Por lo demás, aunque sabía de antemano que iba a perder el tiempo, intenté hacer partícipe a Tony de la insólita aventura que acababa de tener con Florángel. Pero él apenas se limitó a sonreír muy serio, con la seria sonrisa que es propia únicamente de los borrachos, y repuso que eso no era motivo para que me preocupara. Al contrario, dijo, debía considerarme un privilegiado por haber compartido una experiencia en común con nuestro apóstol. Y acto seguido, engoló el pastoso verbo para recitar uno de los Versos Sencillos de José Martí, curioso e inquietante, ciertamente: “Yo tengo un amigo muerto que suele venirme a ver”.
En fin, cuando logré zafarme de Tony aquella noche, cuatro botellas más tarde, había resuelto echar el resto de mi vida si fuera necesario sentado en el parque Manila, quiero decir yendo a sentarme cada noche, a las siete. Sin prisa pero sin pausa, para aguardar por el regreso de Florángel.
Por cierto, ahora que lo pienso, si en la época en que fui reclutado para el servicio militar Florángel tenía diecisiete años, hoy debiera ser ya una mujer vieja. Pero yo no diría que las rubias carnes que volví a estrechar hace unos pocos días mostrasen en lo más mínimo los estragos de la vejez.

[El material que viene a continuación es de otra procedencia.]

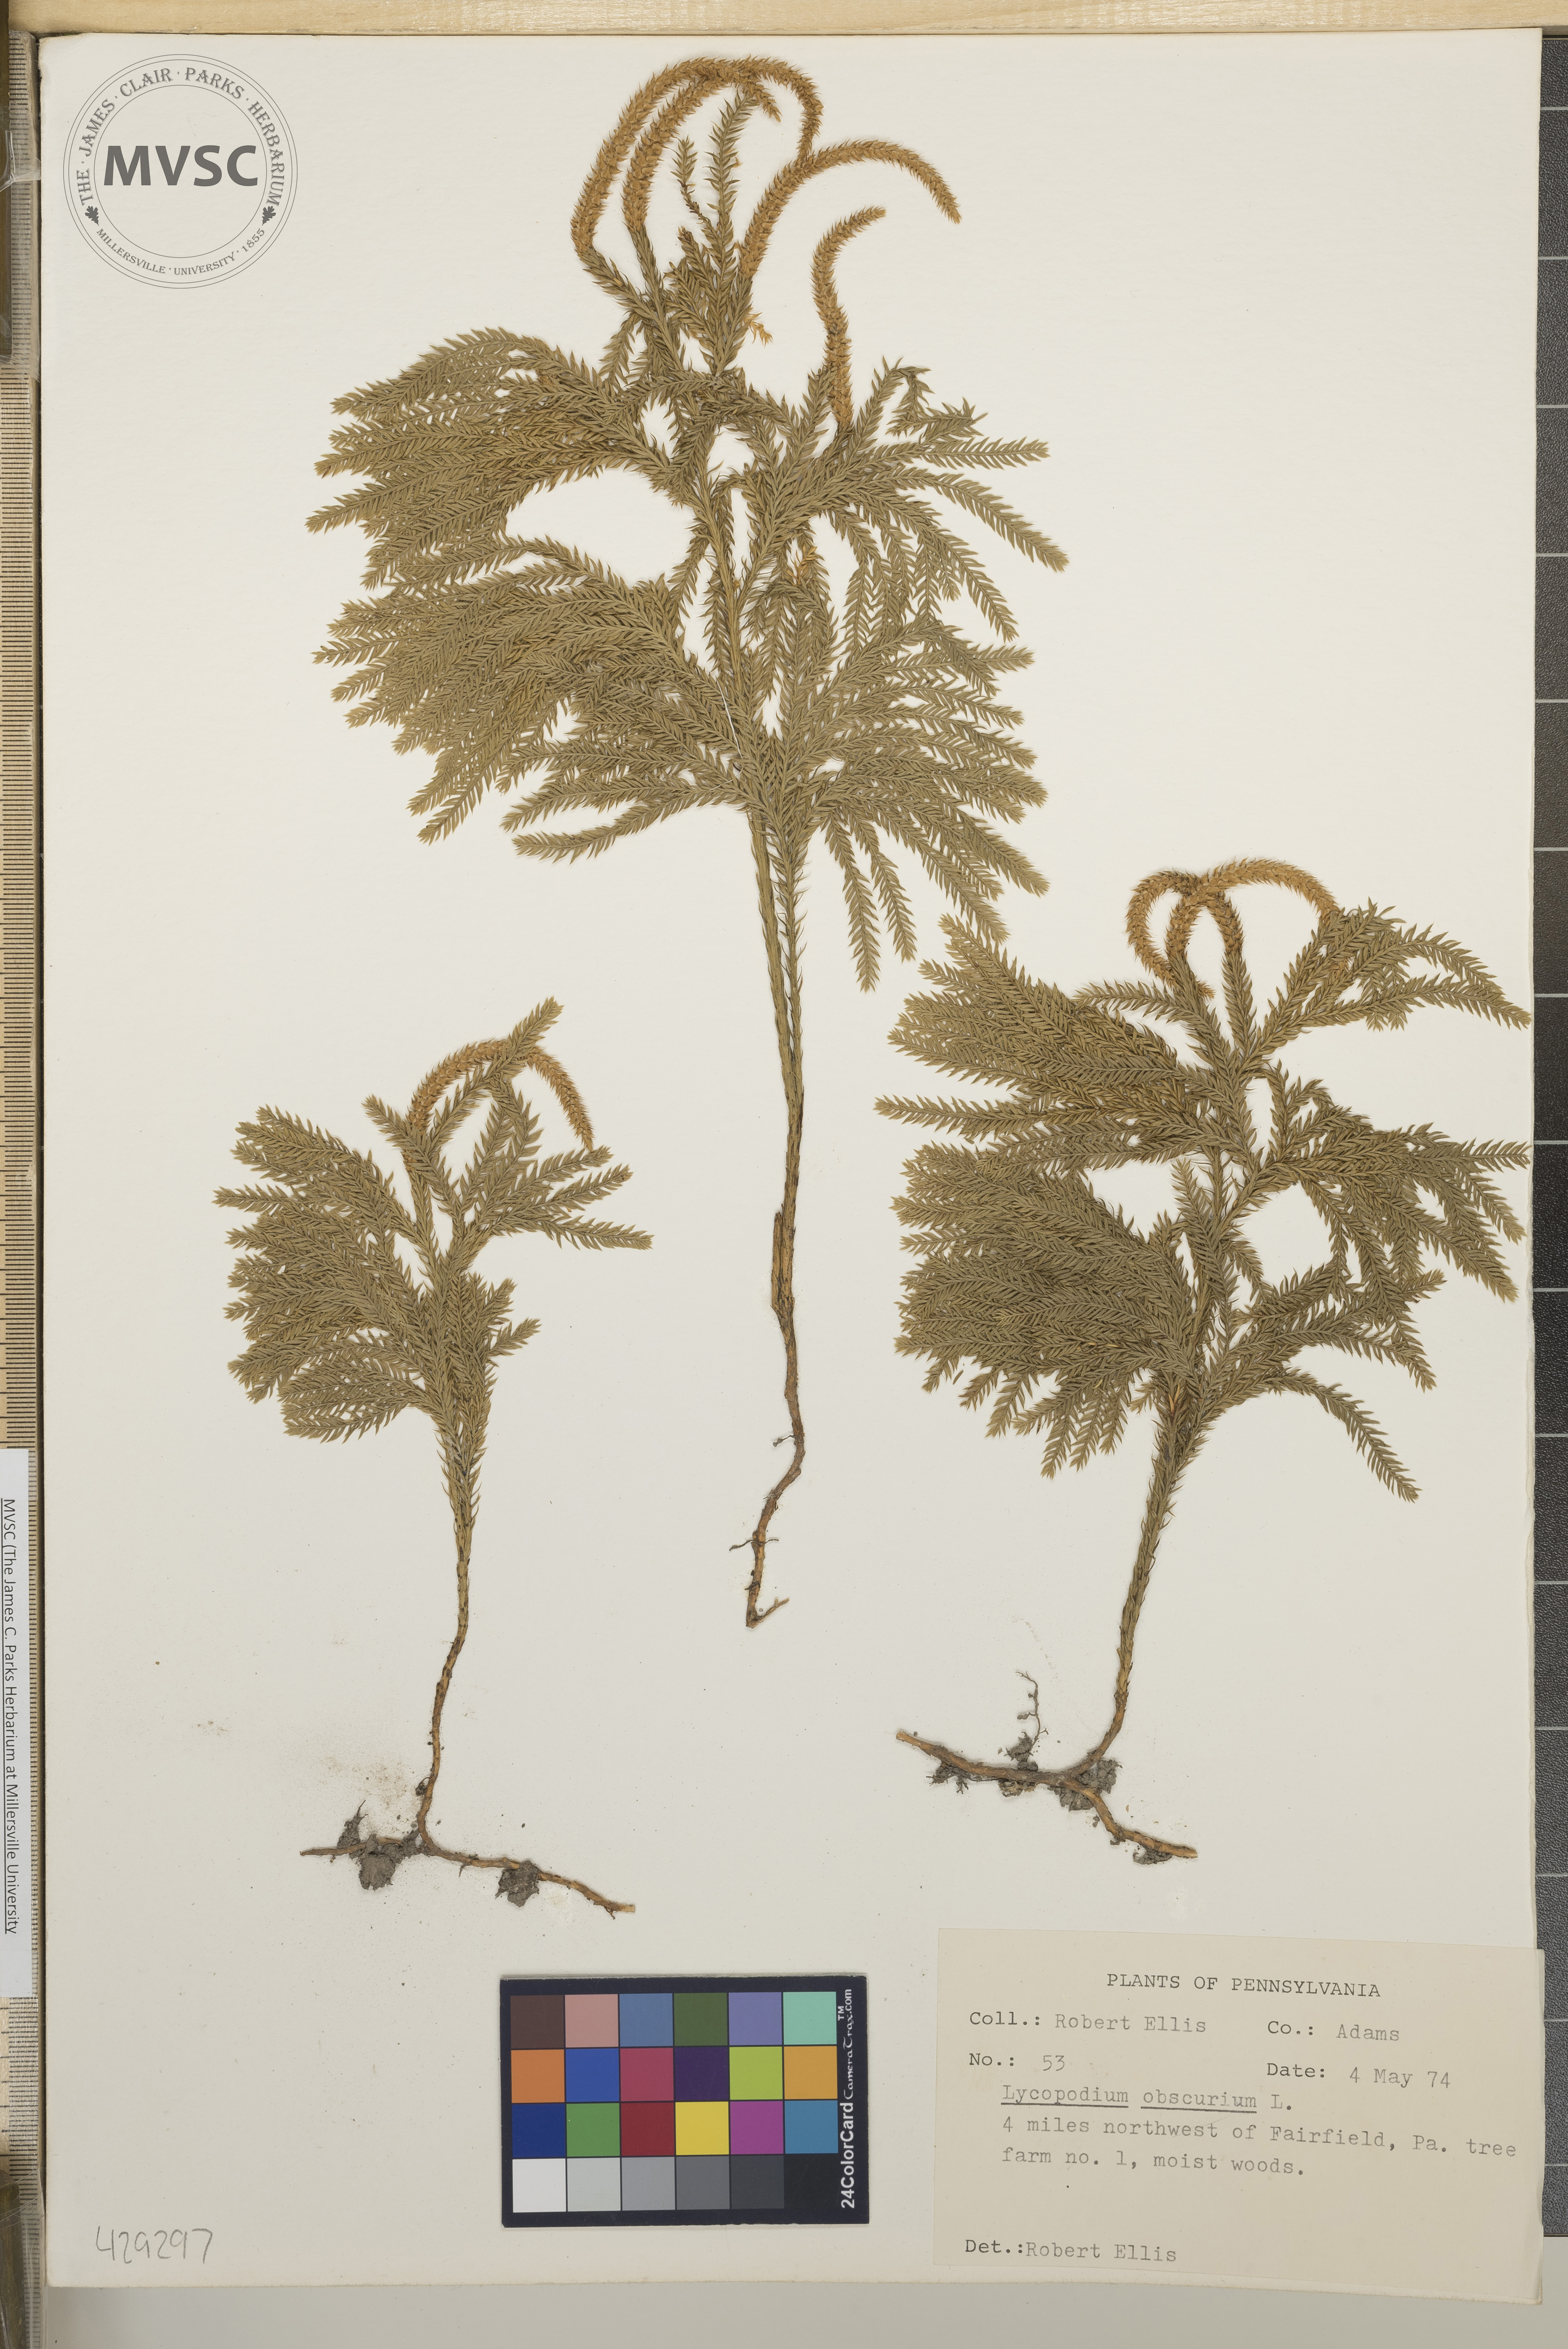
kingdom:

Aunque, pensándolo mejor, yo tampoco recuerdo haberme sentido dentro del cuerpo de un hombre maduro, ni por un minuto, con todo y mis cincuenta y siete años de edad. Lástima que no pueda precisar ahora mismo si en algún momento tuve la prevención de mirarme en el espejo.  

José Hugo Fernández, del libro “Hombre recostado a una victrola”.